Dans le cas, peu probable, où ils ne donneraient pas suite à la demande d’actes déposée par l’avocat de familles, les juges resteraient saisis d’une demande d’audition des trois ministres par la partie civile. Me Morice a précisé ces questions, qui seront peut-être celles de CJR. Certaines concernent les trois responsables politiques : « Les circonstances de la conclusion des contrats Agosta et Sawari II [les sous-marins vendus au Pakistan et les frégates vendues à l’Arabie saoudite, ndlr] et Mouette [contrats de remise à niveau de vieilles frégates saoudiennes, ndlr] » ; « le rôle des intermédiaires imposés dans ces contrats » ; « le cheminement des différentes décisions ministérielles prises en relation avec ces contrats, ainsi que les arbitrages interministériels effectués ».
Certaines questions visent plus directement à éclaircir le rôle de Nicolas Sarkozy dans les circuits financiers, en particulier celle « sur les motifs des créations des sociétés Heine et Eurolux, de leur fonctionnement et des manœuvres utilisées pour faire disparaître toute trace de versement de rétrocommissions ». Ces sociétés créées au Luxembourg pour les paiements les plus sensibles ont en effet nécessité l’aval de l’ancien ministre du budget, comme par ailleurs le paiement anticipé des commissions occultes sur le contrat Mouette, une décision prise contre l’avis de l’administration du budget, comme Mediapart l’a déjà rapporté (ici et là), témoignages et documents à l’appui.
Les juges ont notamment découvert que les sommes versées de manière dérogatoire en marge de Mouette, avec l’accord du gouvernement, font partie de celles qui ont été immédiatement retirées en espèces en Suisse par le réseau Takieddine, dans les semaines qui ont précédé le premier tour de l’élection présidentielle de 1995. Thierry Gaubert, alors conseiller du ministre Sarkozy, est aujourd’hui suspecté d’avoir été l’un des porteurs de valises du réseau.

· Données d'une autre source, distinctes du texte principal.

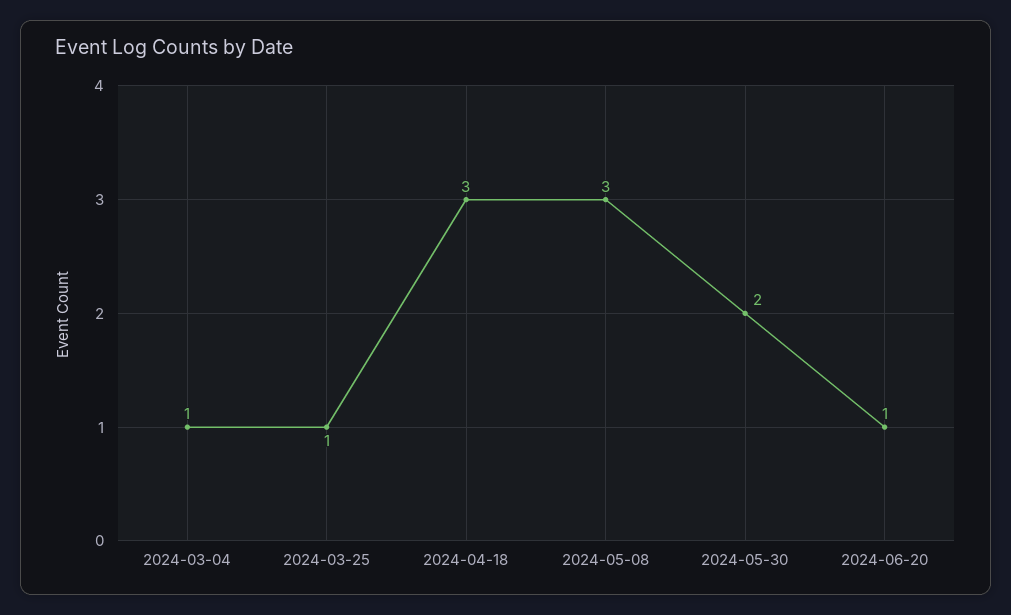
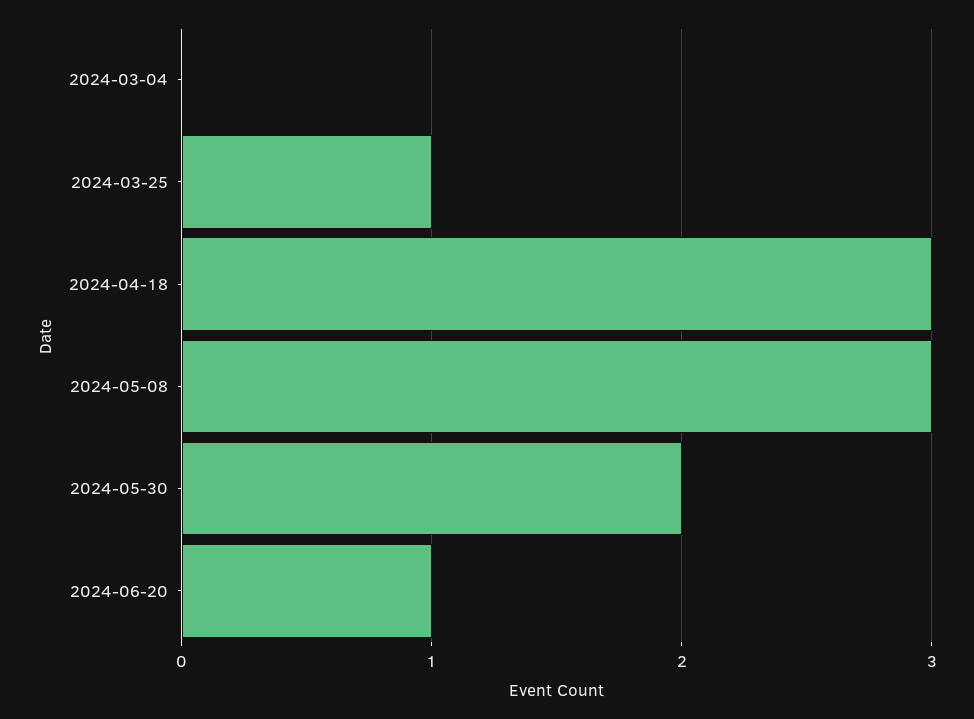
2024-03-04: 1 -> 0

La requête de Me Morice va concrètement obliger les juges à déterminer une éventuelle responsabilité pénale de l’ancien ministre du budget dans cette chaîne de décision gouvernementale qui a abouti au détournement de plus de 500 millions de francs (80 millions d'euros) sur des marchés officiels d’armement. Aux côtés de M. Sarkozy, Édouard Balladur et François Léotard apparaissent clairement aujourd’hui comme les deux principaux organisateurs du système, à l'échelon politique.
Dans sa demande d’actes, Me Olivier Morice tient également à rappeler qu’au moment du dépôt de la plainte des familles, dès décembre 2009, auprès de l’ancien procureur de la République de Paris, Jean-Claude Marin, puis auprès du doyen des juges, en juin 2010, « tout a été mis en œuvre, à l’époque, par le parquet de Paris pour empêcher la recherche de la vérité dans ce scandale d’État ».

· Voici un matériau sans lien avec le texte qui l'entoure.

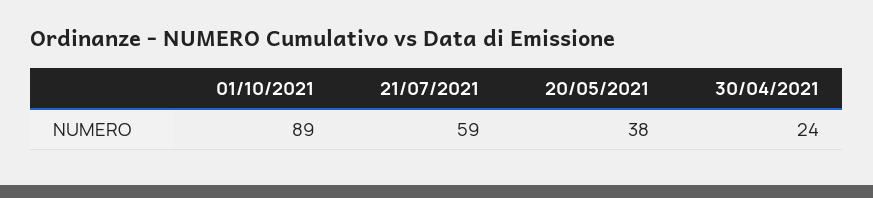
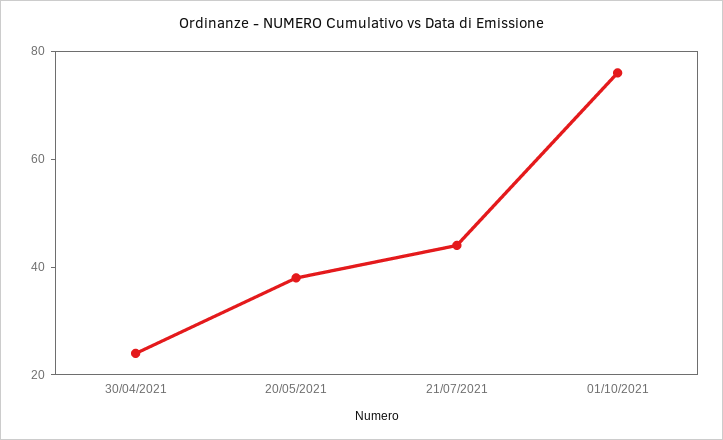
01/10/2021: 89 -> 75
21/07/2021: 59 -> 45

« Ainsi dès le 15 décembre 2009, le procureur de la République de Paris s’exprimait publiquement pour affirmer que les faits dénoncés dans cette plainte n’étaient à l’évidence pas constitués ou prescrits et qu’en tout état de cause, les familles n’étaient pas recevables à déclencher l’action publique, dans ce qui est communément appelé le volet financier de l’attentat de Karachi », dénonce l’avocat.

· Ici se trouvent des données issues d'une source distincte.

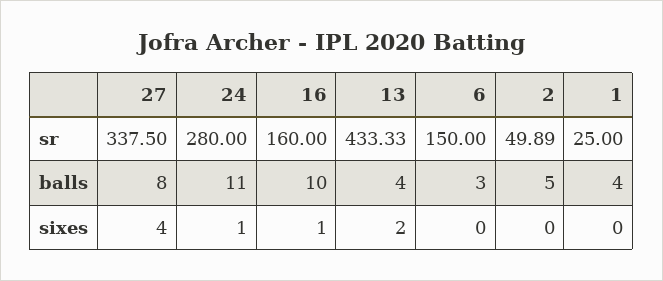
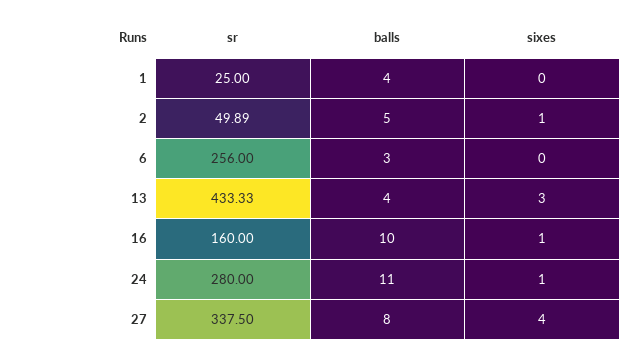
6, sr: 150 -> 256
13, sixes: 2 -> 3
2, sixes: 0 -> 1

Le « combat procédural », engagé « pour faire valoir la recevabilité de leur plainte », s’est d’ailleurs prolongé jusqu’à la chambre criminelle de la Cour de cassation, qui l’a finalement validée, deux ans plus tard seulement, en avril 2012. Ironie du sort : l’éventuelle transmission à la CJR du volet ministériel de l’affaire Karachi devra préalablement atterrir sur le bureau du procureur général de la Cour de cassation. Soit… Jean-Claude Marin, qui a été nommé à ce poste prestigieux en juillet 2011. « Celui qui a tant freiné et tant fait obstacle aux démarches des parties civiles (…) sera en charge de soutenir éventuellement l’accusation devant la Cour de justice de la République », note, amer, Me Morice, à ce sujet.